Por otro lado, está la cuestión de la disputa entre la razón y la popularidad: en estos días en los que los medios digitales se han convertido en el principal escaparate para vender productos, servicios, ideas y hasta personas, no importa si lo que dices tiene sentido o no, si es moral o amoral, si es coherente o ilógico, o si cuenta con elementos que lo sostengan o si es algo que alguien se sacó de la manga; lo único que importa ahora es qué tan popular es, a cuánta gente puede influir y si un número suficiente de personas se lo cree. Vivimos en la era de la “post-verdad” en la que los “hechos alternativos” pueden vencer a los hechos reales y comprobables, siempre y cuando aquéllos reúnan los suficientes likes y shares. Por esa razón, me parece, fue posible que llegara a la silla presidencial del país vecino un hombre sin más mérito que el de haber heredado una gran fortuna, que es racista, ignorante, narcisista, mentiroso compulsivo, acosador confeso y, al parecer, hasta corrupto y coludido con “los malos”: su popularidad en Twitter —y, al parecer, una “manita” de parte de sus camaradas rusos— hizo posible que su manipulador discurso de odio llegara a millones de estadounidenses blancos resentidos de ultraderecha, y éstos lo llevaron a la Casa Blanca con su voto. Y a ver cómo nos va en 2018.

En otros asuntos, que son igual de preocupantes, está la falta de participación social, la apatía y la depresión que las redes sociales están generando entre la población, sobre todo entre los más jóvenes. A cada tanto, un estudio médico o psicológico de alguna universidad advierte sobre los riesgos de permitir que los menores de edad se hagan adictos a Facebook, a tuitear o a los chats en Snapchat, y de los nocivos efectos que estas prácticas tienen cuando se tornan compulsivas. Pareciera que las “amistades digitales” están tomando el lugar de las amistades reales, y lo mismo sucede con la familia, pues a menudo —como me sucede a mí— nos contentamos con saludar al hermano o hermana a través de una ventana de chat, preguntarle cómo está y mandar o recibir una foto, en lugar de tomar el auto o un transporte para visitarlo, estrechar su mano, darle un abrazo y establecer algo de contacto humano. Y lo mismo pasa con el llamado “ciberactivismo”, en el que las personas, desde la comodidad de su Facebook, se muestran indignadas por las injusticias del mundo y por los atropellos y despojos de los poderosos en contra de los más vulnerables, y lo expresan con un enérgico y vigoroso clic, o con una contestataria firma digital en una petición de change.org; lejos quedaron los días de la discusión, de las ideas, de la movilización social y de la argumentación: gracias a las redes sociales —o, más bien, al uso que les damos día con día—, hoy el meme y la ocurrencia son más poderosos que las ideas, pues se popularizan tan fácilmente que resultan incontenibles y aplastantes. Si no me creen, pregúntenle a cualquier influencer.
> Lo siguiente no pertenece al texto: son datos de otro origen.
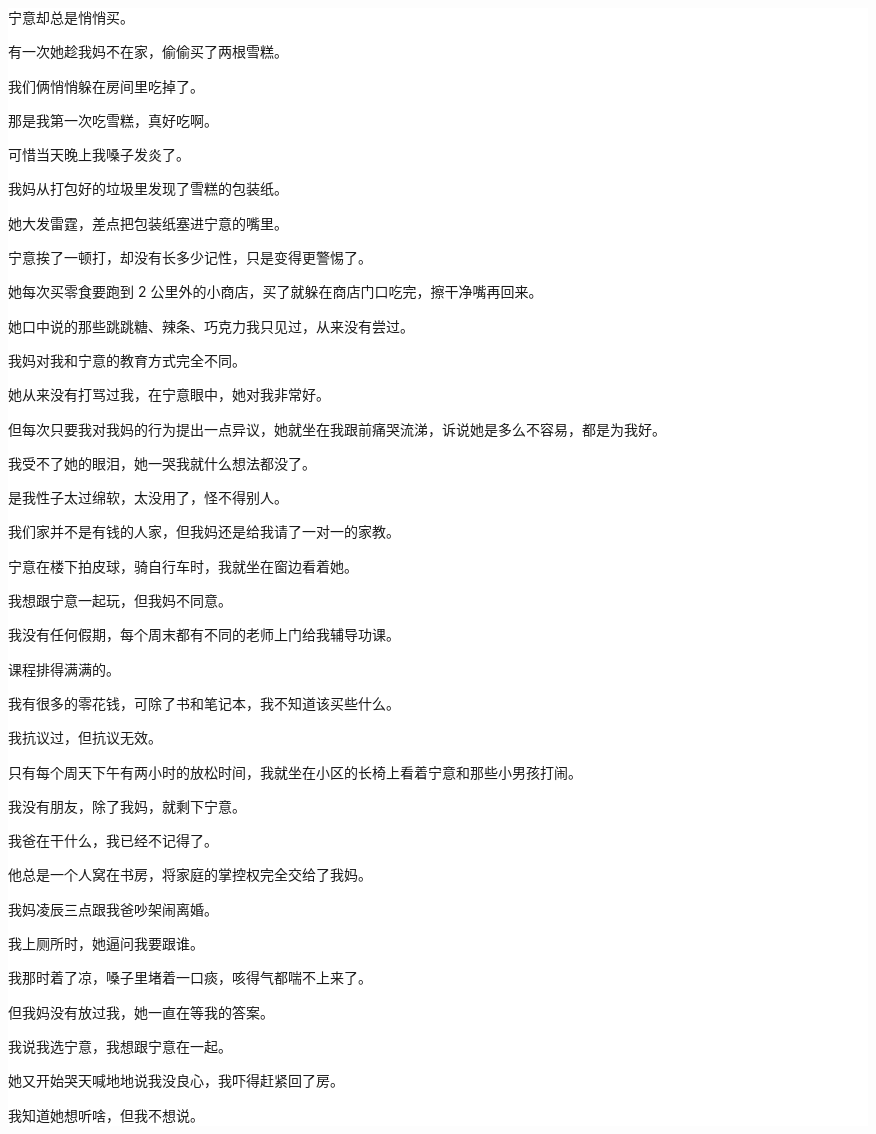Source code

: 宁意却总是悄悄买。

有一次她趁我妈不在家，偷偷买了两根雪糕。

我们俩悄悄躲在房间里吃掉了。

那是我第一次吃雪糕，真好吃啊。

可惜当天晚上我嗓子发炎了。

我妈从打包好的垃圾里发现了雪糕的包装纸。

她大发雷霆，差点把包装纸塞进宁意的嘴里。

宁意挨了一顿打，却没有长多少记性，只是变得更警惕了。

她每次买零食要跑到 2 公里外的小商店，买了就躲在商店门口吃完，擦干净嘴再回来。

她口中说的那些跳跳糖、辣条、巧克力我只见过，从来没有尝过。

我妈对我和宁意的教育方式完全不同。

她从来没有打骂过我，在宁意眼中，她对我非常好。

但每次只要我对我妈的行为提出一点异议，她就坐在我跟前痛哭流涕，诉说她是多么不容易，都是为我好。

我受不了她的眼泪，她一哭我就什么想法都没了。

是我性子太过绵软，太没用了，怪不得别人。

我们家并不是有钱的人家，但我妈还是给我请了一对一的家教。

宁意在楼下拍皮球，骑自行车时，我就坐在窗边看着她。

我想跟宁意一起玩，但我妈不同意。

我没有任何假期，每个周末都有不同的老师上门给我辅导功课。

课程排得满满的。

我有很多的零花钱，可除了书和笔记本，我不知道该买些什么。

我抗议过，但抗议无效。

只有每个周天下午有两小时的放松时间，我就坐在小区的长椅上看着宁意和那些小男孩打闹。

我没有朋友，除了我妈，就剩下宁意。

我爸在干什么，我已经不记得了。

他总是一个人窝在书房，将家庭的掌控权完全交给了我妈。

我妈凌辰三点跟我爸吵架闹离婚。

我上厕所时，她逼问我要跟谁。

我那时着了凉，嗓子里堵着一口痰，咳得气都喘不上来了。

但我妈没有放过我，她一直在等我的答案。

我说我选宁意，我想跟宁意在一起。

她又开始哭天喊地地说我没良心，我吓得赶紧回了房。

我知道她想听啥，但我不想说。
¿Qué se puede hacer? ¿A dónde nos llevará todo esto? Es difícil precisarlo. Al final, las redes sociales son simulaciones electrónicas que nos hacen creer que son reales, y están diseñadas para hacernos adictos a ellas explotando nuestras debilidades y pulsiones. Palihapitiya nos urge a tomar un “largo descanso” de Facebook y dice que sus hijos tienen prohibido usar “esa mierda”. Quizá sea un buen principio. De mi lado, puedo decir que mi estrategia de resistencia es sembrar, regar y cultivar lo que llamo “amistades análogas”, en lugar de amistades digitales. Pero, como decía el comercial… eso es otra historia.